Another noteworthy point is the variability in the length of time from diagnosis to optimal outcome. The minimum time from intake to the loss of diagnosis was 6 months, while the maximum was 8 years. This indicates that OO is possible even in middle childhood. It is necessary to follow up with the individuals with ASD to determine if additional individuals lose the diagnosis as well as determining what happens to the children who move off the spectrum.

This study has some limitations, such as the lack of a diagnostic assessment with a structured interview form, such as the Autism Diagnostic Interview-Revised (ADI-R) [43] and the Autism Diagnostic Observation Schedule (ADOS) [44], due to the unavailability of these instruments in Turkish. Another limiting factor is that the information regarding the time and quality of the home-administered program was reported by the families and was not under our direct observation. The third factor that affects the generalizability of these results is the sample-specific characteristics of our group. This group is well educated, and the majority is from the upper-middle class, which has access to high quality health services. Additionally, the children had very high IQ scores, which again limits the generalizability of our results. Another limitation is that because this group was in a regular clinical follow-up, it was not possible to assess the children at uniform time points in terms of developmental periods, making it difficult to determine whether there were specific developmental factors that accounted for optimal outcomes at different time points. Finally, the lack of a control group limits our interpretation of the characteristics of children who can achieve an optimal outcome.

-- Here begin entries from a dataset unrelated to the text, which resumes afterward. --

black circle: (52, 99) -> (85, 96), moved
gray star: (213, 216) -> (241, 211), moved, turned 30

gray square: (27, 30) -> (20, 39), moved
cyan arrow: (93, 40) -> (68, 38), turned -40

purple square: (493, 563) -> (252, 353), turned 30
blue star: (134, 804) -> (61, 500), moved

Nevertheless, this study has some strengths. One of the most important points is that it includes children who were followed by our study group; thus, the information given here is clinically based and prospective. All diagnostic and follow-up processes were completed by taking information from different and independent informants and by observing the child. Additionally, this study provides a follow-up intervention model for countries and settings with relatively limited resources for the treatment of ASD. Moreover, it provides information from a unique setting and culture, thus drawing attention to the need for new models of intervention to help families in low- and middle-income countries.

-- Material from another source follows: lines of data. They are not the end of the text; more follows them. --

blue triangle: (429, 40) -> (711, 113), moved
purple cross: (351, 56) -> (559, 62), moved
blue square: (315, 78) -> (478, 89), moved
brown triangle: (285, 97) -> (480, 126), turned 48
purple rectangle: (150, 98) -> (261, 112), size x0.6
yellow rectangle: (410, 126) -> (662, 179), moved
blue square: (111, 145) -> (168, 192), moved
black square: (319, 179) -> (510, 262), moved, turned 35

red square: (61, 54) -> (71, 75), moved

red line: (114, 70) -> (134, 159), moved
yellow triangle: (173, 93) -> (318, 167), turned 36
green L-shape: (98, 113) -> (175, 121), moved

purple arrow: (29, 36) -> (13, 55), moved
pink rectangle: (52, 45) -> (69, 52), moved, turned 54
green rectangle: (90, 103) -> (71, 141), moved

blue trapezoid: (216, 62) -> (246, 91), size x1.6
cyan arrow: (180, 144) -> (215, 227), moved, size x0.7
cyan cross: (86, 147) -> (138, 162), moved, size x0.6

When interpreting the results of this study, it should be noted that it is not an effectiveness study; therefore, it would be difficult to predict the number of children who may benefit from the program. We have many children who are in similar programs (both ABA and naturalistic behavioral programs) and who remain in the ASD spectrum; we do not claim that this program represents a new gold standard in departing from the autism spectrum. Even so, we elucidated two main points; first, with early identification and an appropriate intervention program, an optimal outcome is possible for some children with ASD and, finally, in settings where there is a lack of community service for this group, motivating, teaching, and close collaboration with all available family members and schools may help to improve the clinical characteristics of this group and potentially even discard autism.

5. Conclusion

This study documented the data of children who lost a diagnosis of autism. It could be concluded that high IQ and the development of language at an early age are the most powerful factors contributing to optimal outcomes. Additionally, early identification and intervention, relatively mild symptoms, and, finally, a high motivation of parents in the administration of home programs are other common characteristics of this group.

It is important to mention that, in settings where there is a lack of resources for intervention programs, motivating and closely supervising family members could help to improve the social communicative abilities of this group.

Conflict of Interests

The authors declare that there is no conflict of interests regarding the publication of this paper.